Their conclusion: they consider the impact to be likely to be substantial but manageable.

Leopoldina scientists see it in a similar way in a new statement: A short-term stop in the supply of Russian gas would be “manageable” for the German economy.

Bottlenecks could arise in the coming winter, but these should be limited.

Help for poor households

In general, stopping oil and coal deliveries is considered easier for Germany to cope with than stopping Russian natural gas deliveries.

The world market is more spread out here and other countries could step in more easily.

For the gas supply, attempts should first be made to replace as much as possible with other energy sources and also to receive more supplies from other countries such as Norway, Algeria and Azerbaijan.

The local gas storage tanks should be filled up in the summer in order to better cover the peaks in heating demand in the winter.

Gas could be completely dispensed with in power generation if, for example, coal-fired power plants replaced gas-fired power plants.

In their study “What if…?

The Economic Effects of a Russian Energy Import Stop on Germany”.

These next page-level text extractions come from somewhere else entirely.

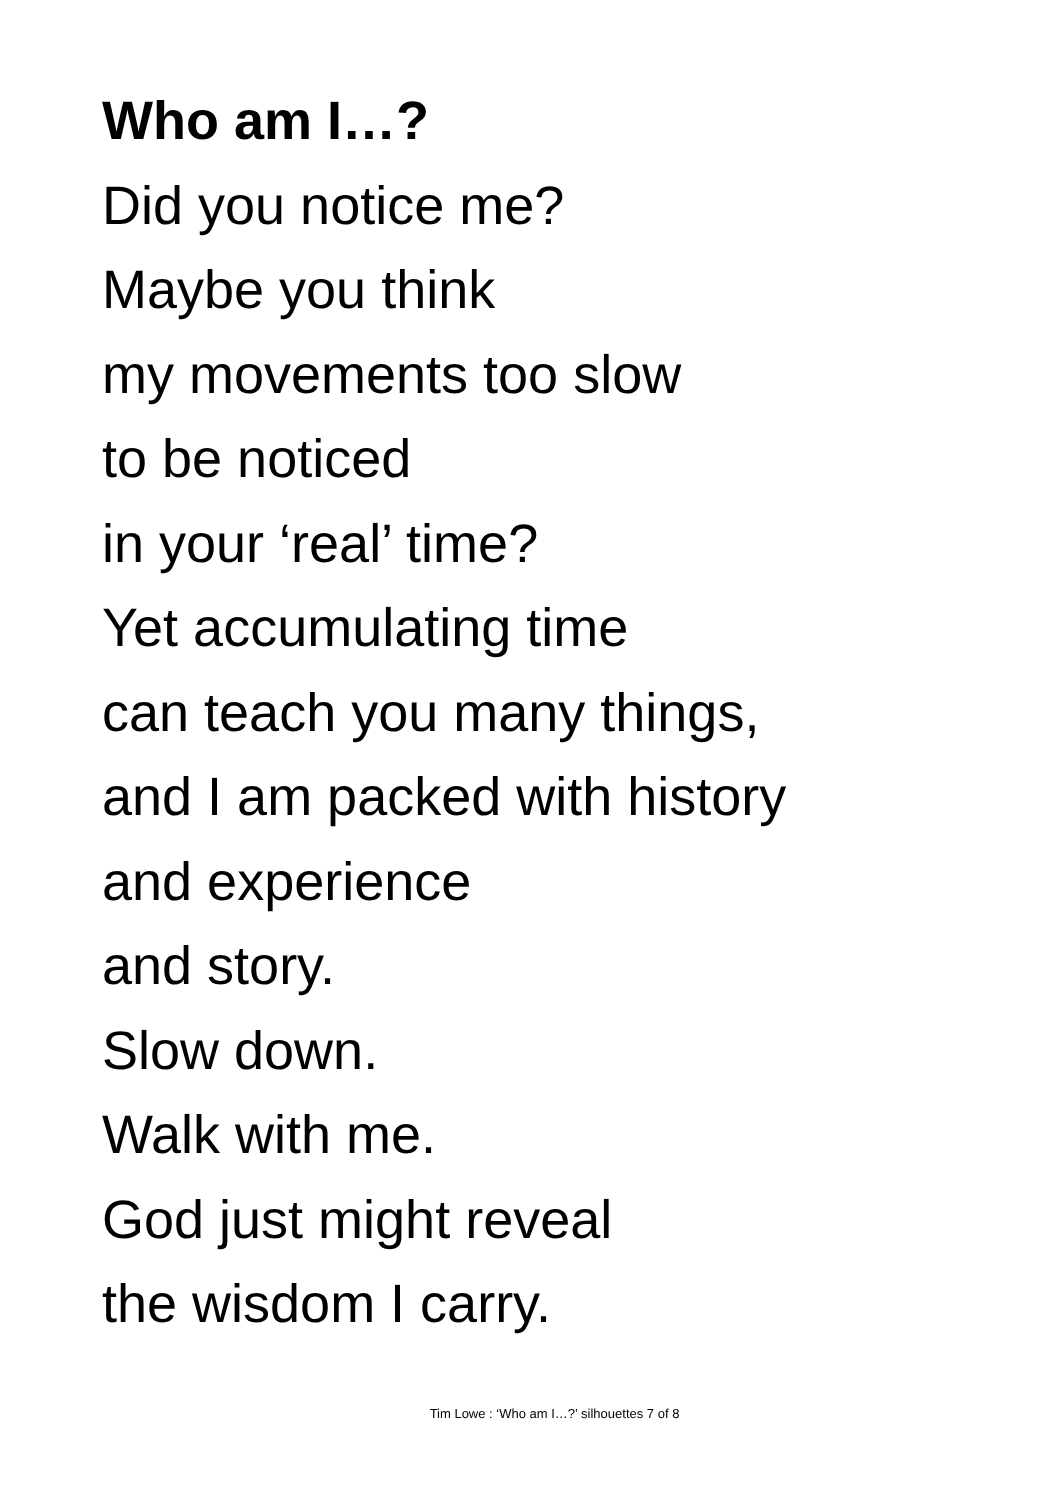Who am I…?
Did you notice me?
Maybe you think
my movements too slow
to be noticed
in your ‘real’ time?
Yet accumulating time
can teach you many things,
and I am packed with history
and experience
and story.
Slow down.
Walk with me.
God just might reveal
the wisdom I carry.
Tim Lowe : ‘Who am I…?’ silhouettes 7 of 8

As a result of an import ban, households, industry and services would have to accept a drop in gas supply of 30 percent.

That would be around 8 percent of the total German energy consumption.

In their macroeconomic model calculations, a supply freeze on Russian energy imports reduces gross domestic product by 0.5 percent to around 3 percent.

Losses per citizen range from 80 to 1000 euros a year depending on the scenario, which mainly depends on how Russian natural gas can be replaced.

Low-income households would be more affected.

Therefore, the authors cite targeted transfers to low-income households as a cost-effective way to offset the uneven impact of rising energy prices along the income distribution.

The nine economists recommend quick incentives to save and replace fossil fuels as quickly as possible.

To this end, the government should raise the prices for fossil fuels and above all for natural gas over a longer period of time so that households and industry can adapt more quickly.